Some of the layers we use to build chips are so thin that the material doesn’t behave as expected so that is difficult. Keeping the yields up (how many good chips we get off a wafer) is very complicated as there’s a lot of reasons why it might not work. Another challenge is the travel. Intel releases a new product every two to three years. They are developed in Oregon in the US and transferred to Ireland. When we are doing a process transfer, we have to live abroad. In the last three years, I’ve spent nine months in Oregon and just over a year in Israel.

What’s cool about your job?

I get to play with really expensive machines.

What subjects did you take in school?

I picked physics, chemistry, biology, applied maths and German. When I was choosing my college course, I decided to go with the subject I liked best – physics.

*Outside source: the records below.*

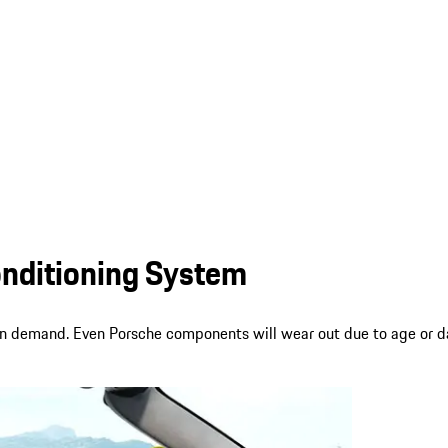
onditioning System
on demand. Even Porsche components will wear out due to age or da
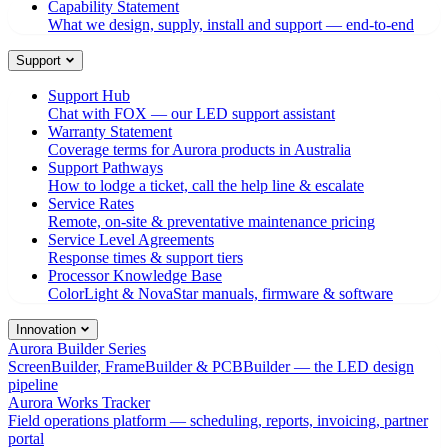
Capability Statement
What we design, supply, install and support — end-to-end
Support
Support Hub
Chat with FOX — our LED support assistant
Warranty Statement
Coverage terms for Aurora products in Australia
Support Pathways
How to lodge a ticket, call the help line & escalate
Service Rates
Remote, on-site & preventative maintenance pricing
Service Level Agreements
Response times & support tiers
Processor Knowledge Base
ColorLight & NovaStar manuals, firmware & software
Innovation
Aurora Builder Series
ScreenBuilder, FrameBuilder & PCBBuilder — the LED design
pipeline
Aurora Works Tracker
Field operations platform — scheduling, reports, invoicing, partner
portal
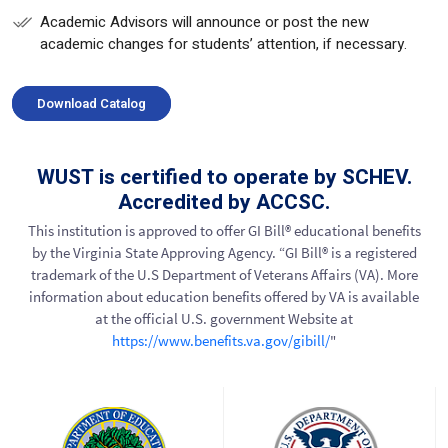
Academic Advisors will announce or post the new
academic changes for students’ attention, if necessary.
Download Catalog
WUST is certified to operate by SCHEV.
Accredited by ACCSC.
This institution is approved to offer GI Bill® educational benefits
by the Virginia State Approving Agency. “GI Bill® is a registered
trademark of the U.S Department of Veterans Affairs (VA). More
information about education benefits offered by VA is available
at the official U.S. government Website at
https://www.benefits.va.gov/gibill/
"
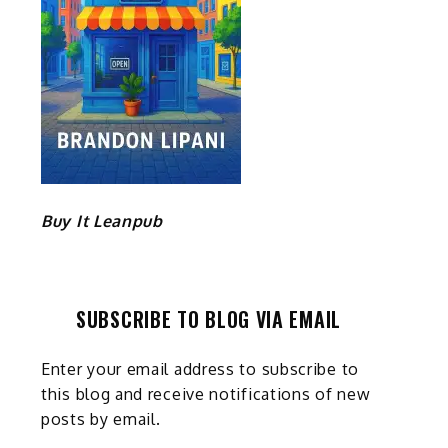
Buy It Leanpub
SUBSCRIBE TO BLOG VIA EMAIL
Enter your email address to subscribe to
this blog and receive notifications of new
posts by email.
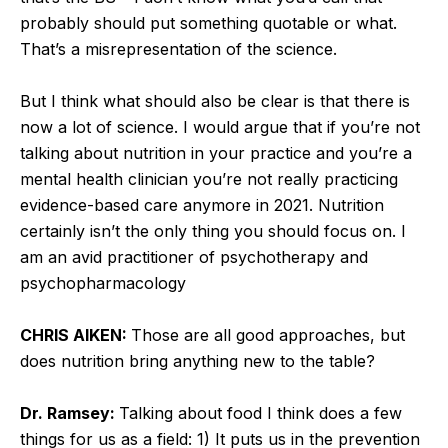
probably should put something quotable or what.
That’s a misrepresentation of the science.
But I think what should also be clear is that there is
now a lot of science. I would argue that if you’re not
talking about nutrition in your practice and you’re a
mental health clinician you’re not really practicing
evidence-based care anymore in 2021. Nutrition
certainly isn’t the only thing you should focus on. I
am an avid practitioner of psychotherapy and
psychopharmacology
CHRIS AIKEN:
Those are all good approaches, but
does nutrition bring anything new to the table?
Dr. Ramsey:
Talking about food I think does a few
things for us as a field: 1) It puts us in the prevention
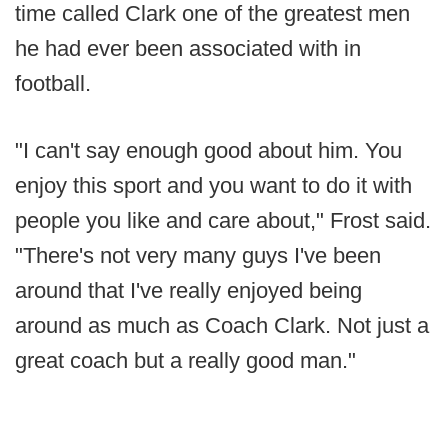
time called Clark one of the greatest men
he had ever been associated with in
football.
"I can't say enough good about him. You
enjoy this sport and you want to do it with
people you like and care about," Frost said.
"There's not very many guys I've been
around that I've really enjoyed being
around as much as Coach Clark. Not just a
great coach but a really good man."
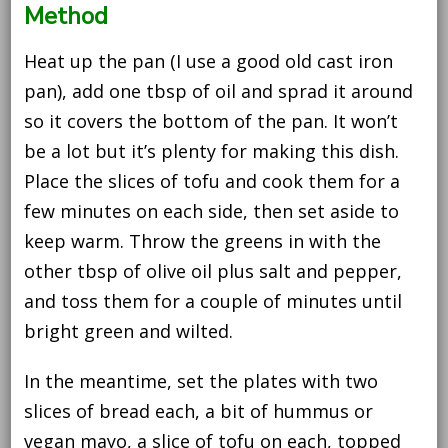
Method
Heat up the pan (I use a good old cast iron
pan), add one tbsp of oil and sprad it around
so it covers the bottom of the pan. It won’t
be a lot but it’s plenty for making this dish.
Place the slices of tofu and cook them for a
few minutes on each side, then set aside to
keep warm. Throw the greens in with the
other tbsp of olive oil plus salt and pepper,
and toss them for a couple of minutes until
bright green and wilted.
In the meantime, set the plates with two
slices of bread each, a bit of hummus or
vegan mayo, a slice of tofu on each, topped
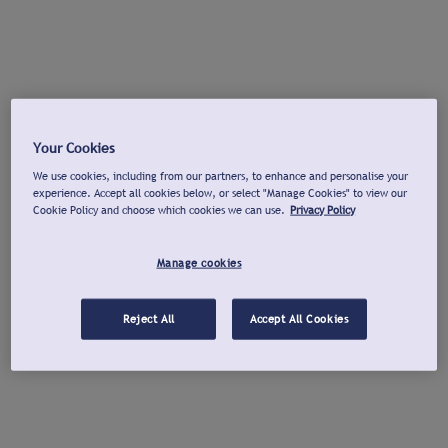
Your Cookies
We use cookies, including from our partners, to enhance and personalise your
experience. Accept all cookies below, or select "Manage Cookies" to view our
Cookie Policy and choose which cookies we can use.
Privacy Policy
Manage cookies
Reject All
Accept All Cookies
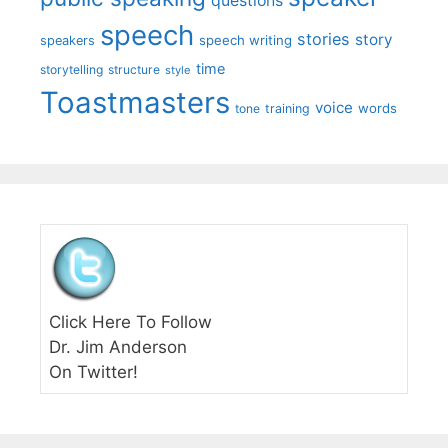
questions
speech
stories
story
speech writing
speakers
time
storytelling
structure
style
Toastmasters
voice
words
tone
training
Click Here To Follow
Dr. Jim Anderson
On Twitter!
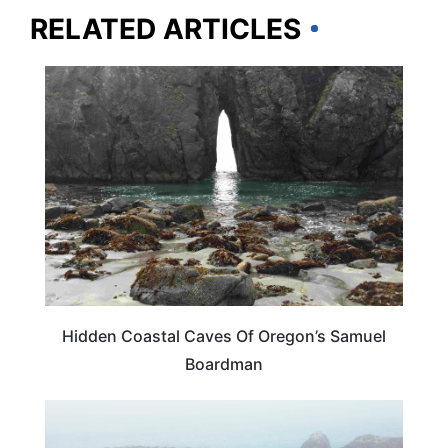
RELATED ARTICLES
OREGON
Hidden Coastal Caves Of Oregon’s Samuel
Boardman
OREGON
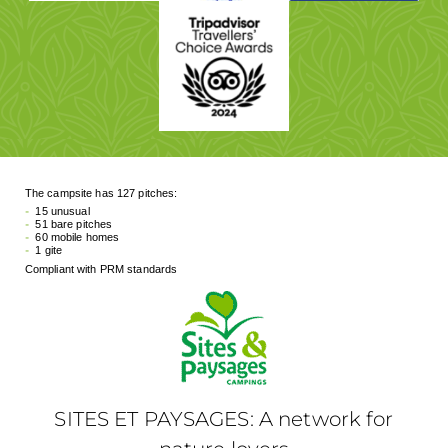
The campsite has 127 pitches:
15 unusual
51 bare pitches
60 mobile homes
1 gite
Compliant with PRM standards
SITES ET PAYSAGES: A network for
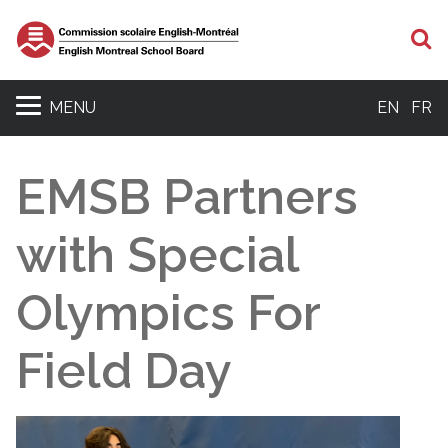
S
MENU
EN
FR
EMSB Partners
with Special
Olympics For
Field Day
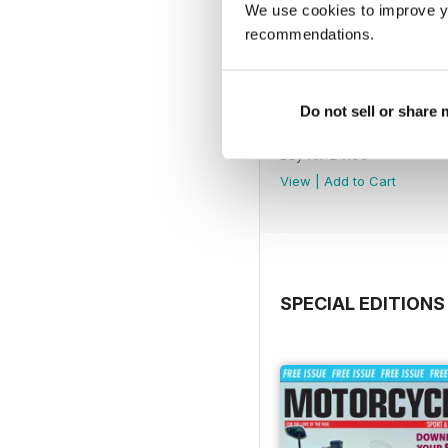
We use cookies to improve y
recommendations.
Do not sell or share
791
Buy for
£4.99
View
|
Add to Cart
SPECIAL EDITIONS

What did you do after school?

I did applied physics in Dublin City University in 1995. I had to do a six-month work placement, which I did in Intel. Intel hired a bunch of us when we finished college.

What kind of work experience would provide a good background for this position?

Anyone interested in this role should get experience in a manufacturing-type job.

What inspires your love of engineering?

My family has always been quite technical. We were very familiar with computers and had a laptop at home in 1990. That background has definitely fed through.